** RECORDS TO USE follows **

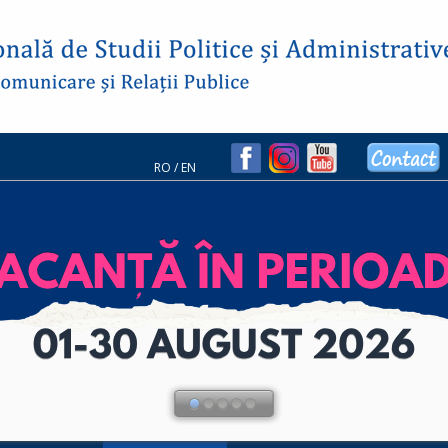
RO
/
EN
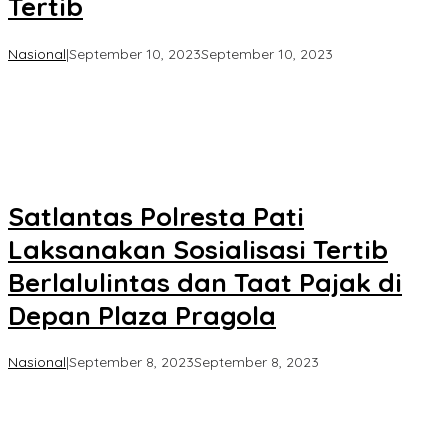
Tertib
oleh
Nasional
|
September 10, 2023
September 10, 2023
Koran
KPK
Satlantas Polresta Pati
Laksanakan Sosialisasi Tertib
Berlalulintas dan Taat Pajak di
Depan Plaza Pragola
oleh
Nasional
|
September 8, 2023
September 8, 2023
Koran
KPK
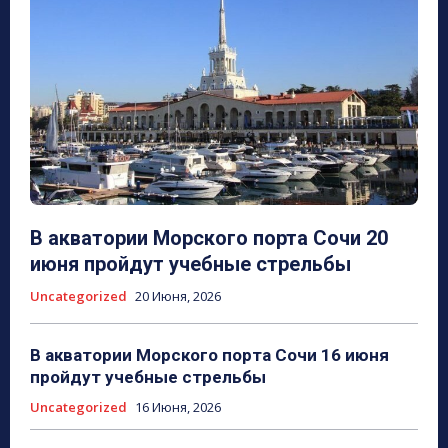
В акватории Морского порта Сочи 20
июня пройдут учебные стрельбы
Uncategorized
20 Июня, 2026
В акватории Морского порта Сочи 16 июня
пройдут учебные стрельбы
Uncategorized
16 Июня, 2026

** End of RECORDS TO USE **

* _WHAT TO PRODUCE_
Report each line of the data that includes the string "пройдут".

* _YOUR SOLUTION_
июня пройдут учебные стрельбы
пройдут учебные стрельбы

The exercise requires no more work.